Monads in Chains
Monads are scary, and monads are evil. But they are still useful.
In the recent years, the abuse of multi-threading has become apparent and more and more systems started being developed in the reactive, or event-processing style. It allows lowering the number of threads to match the system cores instead of items that are being processed by using non-blocking asynchronous APIs.
The downside is that the code becomes difficult to comprehend and maintain due to the inversion of control (IoC).
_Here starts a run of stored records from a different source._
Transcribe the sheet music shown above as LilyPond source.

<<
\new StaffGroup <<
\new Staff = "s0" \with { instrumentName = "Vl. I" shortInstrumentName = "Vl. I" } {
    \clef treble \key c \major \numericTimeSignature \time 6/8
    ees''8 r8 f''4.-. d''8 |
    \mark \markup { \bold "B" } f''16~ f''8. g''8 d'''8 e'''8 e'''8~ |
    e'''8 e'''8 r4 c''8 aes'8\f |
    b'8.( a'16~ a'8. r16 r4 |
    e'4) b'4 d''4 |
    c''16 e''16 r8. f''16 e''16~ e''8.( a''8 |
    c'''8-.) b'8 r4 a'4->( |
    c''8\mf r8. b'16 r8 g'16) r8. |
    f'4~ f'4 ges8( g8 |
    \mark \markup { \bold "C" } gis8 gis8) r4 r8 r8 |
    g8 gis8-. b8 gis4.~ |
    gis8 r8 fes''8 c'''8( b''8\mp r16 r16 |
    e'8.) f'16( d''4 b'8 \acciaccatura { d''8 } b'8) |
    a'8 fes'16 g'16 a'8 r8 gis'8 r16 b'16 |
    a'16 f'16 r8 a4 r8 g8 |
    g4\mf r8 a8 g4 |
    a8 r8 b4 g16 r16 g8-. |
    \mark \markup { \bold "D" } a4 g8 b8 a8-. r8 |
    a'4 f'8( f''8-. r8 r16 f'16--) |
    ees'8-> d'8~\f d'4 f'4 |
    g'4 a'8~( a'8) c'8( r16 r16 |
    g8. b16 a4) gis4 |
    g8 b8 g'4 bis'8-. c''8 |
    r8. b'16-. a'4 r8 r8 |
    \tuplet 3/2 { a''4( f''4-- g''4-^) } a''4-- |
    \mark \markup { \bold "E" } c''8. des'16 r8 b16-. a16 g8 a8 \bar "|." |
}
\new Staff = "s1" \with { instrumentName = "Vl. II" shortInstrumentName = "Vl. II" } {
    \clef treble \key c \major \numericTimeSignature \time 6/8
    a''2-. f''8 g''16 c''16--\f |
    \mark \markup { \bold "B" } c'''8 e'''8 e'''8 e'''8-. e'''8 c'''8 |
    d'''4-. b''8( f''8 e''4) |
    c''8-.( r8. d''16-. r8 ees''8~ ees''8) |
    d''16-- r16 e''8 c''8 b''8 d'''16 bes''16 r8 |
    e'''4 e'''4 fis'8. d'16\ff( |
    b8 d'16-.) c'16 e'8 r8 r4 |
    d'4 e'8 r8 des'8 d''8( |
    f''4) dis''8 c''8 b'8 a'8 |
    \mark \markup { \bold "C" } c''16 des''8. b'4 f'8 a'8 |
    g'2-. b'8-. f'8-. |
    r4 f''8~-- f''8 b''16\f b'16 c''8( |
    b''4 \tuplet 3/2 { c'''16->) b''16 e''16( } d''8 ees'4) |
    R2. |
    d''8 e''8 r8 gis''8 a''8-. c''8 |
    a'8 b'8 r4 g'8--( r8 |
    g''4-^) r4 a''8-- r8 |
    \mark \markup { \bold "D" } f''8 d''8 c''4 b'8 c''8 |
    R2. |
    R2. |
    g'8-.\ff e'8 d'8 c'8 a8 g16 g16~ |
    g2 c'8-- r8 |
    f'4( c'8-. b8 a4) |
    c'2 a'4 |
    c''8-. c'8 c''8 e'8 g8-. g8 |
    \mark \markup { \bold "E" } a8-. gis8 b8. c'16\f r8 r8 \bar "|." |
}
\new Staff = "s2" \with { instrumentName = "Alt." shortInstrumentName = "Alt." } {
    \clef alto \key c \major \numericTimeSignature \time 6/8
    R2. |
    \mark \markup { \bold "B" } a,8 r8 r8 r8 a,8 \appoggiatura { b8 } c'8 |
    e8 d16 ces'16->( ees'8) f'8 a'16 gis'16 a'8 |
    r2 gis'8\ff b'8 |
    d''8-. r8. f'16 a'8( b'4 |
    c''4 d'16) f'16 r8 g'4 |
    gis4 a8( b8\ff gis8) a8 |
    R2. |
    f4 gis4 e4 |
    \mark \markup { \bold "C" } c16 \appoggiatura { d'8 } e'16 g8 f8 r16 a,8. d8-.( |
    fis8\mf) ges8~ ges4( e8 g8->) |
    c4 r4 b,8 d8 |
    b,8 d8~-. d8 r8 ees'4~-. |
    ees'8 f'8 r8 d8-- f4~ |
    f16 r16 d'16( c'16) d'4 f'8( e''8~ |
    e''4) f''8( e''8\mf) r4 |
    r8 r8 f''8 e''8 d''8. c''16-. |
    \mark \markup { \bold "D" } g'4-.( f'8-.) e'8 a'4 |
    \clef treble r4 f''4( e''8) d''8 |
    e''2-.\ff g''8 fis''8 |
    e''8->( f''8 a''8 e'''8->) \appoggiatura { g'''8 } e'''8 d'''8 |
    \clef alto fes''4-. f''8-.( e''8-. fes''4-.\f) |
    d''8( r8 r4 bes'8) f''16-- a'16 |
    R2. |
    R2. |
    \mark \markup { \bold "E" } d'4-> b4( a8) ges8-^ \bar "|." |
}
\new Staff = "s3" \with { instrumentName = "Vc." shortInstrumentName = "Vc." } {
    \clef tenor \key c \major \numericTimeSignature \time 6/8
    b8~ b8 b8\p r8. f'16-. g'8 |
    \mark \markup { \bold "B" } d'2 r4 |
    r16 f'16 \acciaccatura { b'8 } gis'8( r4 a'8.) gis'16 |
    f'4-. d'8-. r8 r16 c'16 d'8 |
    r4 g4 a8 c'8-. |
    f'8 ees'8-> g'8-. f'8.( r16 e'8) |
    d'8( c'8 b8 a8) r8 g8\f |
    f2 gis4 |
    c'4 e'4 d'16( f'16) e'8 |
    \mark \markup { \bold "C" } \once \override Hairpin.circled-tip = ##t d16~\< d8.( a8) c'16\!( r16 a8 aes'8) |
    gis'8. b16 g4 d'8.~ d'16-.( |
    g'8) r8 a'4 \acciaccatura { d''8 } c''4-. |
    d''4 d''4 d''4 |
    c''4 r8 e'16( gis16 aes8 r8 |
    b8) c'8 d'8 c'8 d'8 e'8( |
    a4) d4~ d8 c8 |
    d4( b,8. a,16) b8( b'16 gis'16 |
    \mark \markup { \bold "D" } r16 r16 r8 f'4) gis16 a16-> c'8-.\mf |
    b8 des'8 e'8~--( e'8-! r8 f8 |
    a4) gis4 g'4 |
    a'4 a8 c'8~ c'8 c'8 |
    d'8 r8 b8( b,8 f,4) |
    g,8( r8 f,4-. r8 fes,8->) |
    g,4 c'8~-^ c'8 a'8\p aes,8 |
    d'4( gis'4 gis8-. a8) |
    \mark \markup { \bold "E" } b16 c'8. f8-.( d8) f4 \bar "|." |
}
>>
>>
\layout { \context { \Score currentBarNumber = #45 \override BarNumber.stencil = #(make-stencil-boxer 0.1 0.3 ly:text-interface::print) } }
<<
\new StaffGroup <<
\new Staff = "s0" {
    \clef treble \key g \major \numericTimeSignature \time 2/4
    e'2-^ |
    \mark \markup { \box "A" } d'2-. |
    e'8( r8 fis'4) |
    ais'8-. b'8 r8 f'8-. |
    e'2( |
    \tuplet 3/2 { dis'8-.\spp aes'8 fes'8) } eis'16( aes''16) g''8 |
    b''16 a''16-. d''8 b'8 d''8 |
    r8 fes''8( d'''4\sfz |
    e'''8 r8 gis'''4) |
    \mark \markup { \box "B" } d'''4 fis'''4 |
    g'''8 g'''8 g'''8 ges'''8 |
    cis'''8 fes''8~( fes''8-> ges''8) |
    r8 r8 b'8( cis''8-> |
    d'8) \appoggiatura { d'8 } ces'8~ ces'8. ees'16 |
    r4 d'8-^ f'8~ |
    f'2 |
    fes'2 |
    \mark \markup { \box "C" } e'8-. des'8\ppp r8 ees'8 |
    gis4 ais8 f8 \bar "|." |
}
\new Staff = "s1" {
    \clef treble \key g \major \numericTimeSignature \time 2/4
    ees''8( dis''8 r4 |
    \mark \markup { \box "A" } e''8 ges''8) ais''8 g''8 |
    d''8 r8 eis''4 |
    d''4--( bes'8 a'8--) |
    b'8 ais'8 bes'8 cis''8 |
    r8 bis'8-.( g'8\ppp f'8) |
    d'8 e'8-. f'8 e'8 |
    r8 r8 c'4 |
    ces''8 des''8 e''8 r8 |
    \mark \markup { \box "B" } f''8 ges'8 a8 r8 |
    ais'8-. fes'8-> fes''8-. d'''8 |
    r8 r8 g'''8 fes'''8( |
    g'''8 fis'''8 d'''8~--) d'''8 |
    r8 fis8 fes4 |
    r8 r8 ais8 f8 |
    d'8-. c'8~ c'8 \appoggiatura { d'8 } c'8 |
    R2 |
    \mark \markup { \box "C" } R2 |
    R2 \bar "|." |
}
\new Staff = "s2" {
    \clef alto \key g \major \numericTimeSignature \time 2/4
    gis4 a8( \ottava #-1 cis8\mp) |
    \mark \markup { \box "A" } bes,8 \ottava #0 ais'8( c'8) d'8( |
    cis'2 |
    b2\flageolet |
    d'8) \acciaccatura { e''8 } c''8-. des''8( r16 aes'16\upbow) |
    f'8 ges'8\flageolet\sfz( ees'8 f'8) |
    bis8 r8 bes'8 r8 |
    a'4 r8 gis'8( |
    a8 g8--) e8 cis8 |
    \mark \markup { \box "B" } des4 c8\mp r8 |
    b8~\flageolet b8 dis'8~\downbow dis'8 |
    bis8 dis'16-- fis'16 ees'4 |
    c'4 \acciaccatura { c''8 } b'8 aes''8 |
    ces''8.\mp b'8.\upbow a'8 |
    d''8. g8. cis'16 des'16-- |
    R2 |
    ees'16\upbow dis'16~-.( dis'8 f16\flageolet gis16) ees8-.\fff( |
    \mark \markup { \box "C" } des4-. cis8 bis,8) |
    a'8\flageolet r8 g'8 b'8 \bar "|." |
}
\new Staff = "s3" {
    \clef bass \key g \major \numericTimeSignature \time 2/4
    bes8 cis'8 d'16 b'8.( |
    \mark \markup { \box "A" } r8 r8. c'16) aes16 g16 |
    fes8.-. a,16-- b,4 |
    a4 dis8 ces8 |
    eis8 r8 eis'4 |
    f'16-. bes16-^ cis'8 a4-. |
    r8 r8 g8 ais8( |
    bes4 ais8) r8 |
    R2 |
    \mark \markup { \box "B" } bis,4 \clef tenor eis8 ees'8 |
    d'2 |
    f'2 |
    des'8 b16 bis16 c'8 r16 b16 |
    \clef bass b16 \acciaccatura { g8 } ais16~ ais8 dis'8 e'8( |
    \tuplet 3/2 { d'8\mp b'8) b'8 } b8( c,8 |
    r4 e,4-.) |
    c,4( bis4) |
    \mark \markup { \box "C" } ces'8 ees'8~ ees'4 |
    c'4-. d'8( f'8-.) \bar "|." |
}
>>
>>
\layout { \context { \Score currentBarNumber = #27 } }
A number of approaches have been created to ease the reactive development (message passing and actors as an prominent example coming from the world of Erlang) but the most used approach is still based on call-callbacks.
We are presenting a way of defining a set of abstractions based on monads which allows the user to define the algorithm flow in a procedural manner, while leaving it up to the C++ compiler to generate the necessary asynchronous code.
We will show how to leverage the modern C++ features like std::future and others to implement the continuation monad in a completely generic way.
With the continuators and continuations, we are able to mimic all control structures provided by the language like serial execution, different loop types, branching and similar, along with some that are not available such as the parallel execution that can wait for all subtasks to end (all_of), for only one (any_of), or just detach the tasks and ignore whether they have finished or not; transactional execution which undos all the steps in reverse if some of them failed and similar. We could even pull off some idioms from other programming languages like do or die("error message") in Perl and PHP.
By converting any type of asynchronous (threads, fibers, event-loop-based, GPU calculations etc.) or synchronous execution to a continuation, we get a very powerful abstraction that allows us to treat them all the same. And all that without any performance penalties thanks to the template unwrapping, inlining and other optimizations done by the compiler.
This approach eases the development in many cases such as implementing the networking clients or servers where we are not allowed to block the program execution between sending a request and receiving a response; programs that use a limited thread pool or thread-reusing with the producer-consumer design pattern; programs that need to invoke an external process and handle its output data in chunks or as a whole; programs that have more complex user (UI) flows and similar.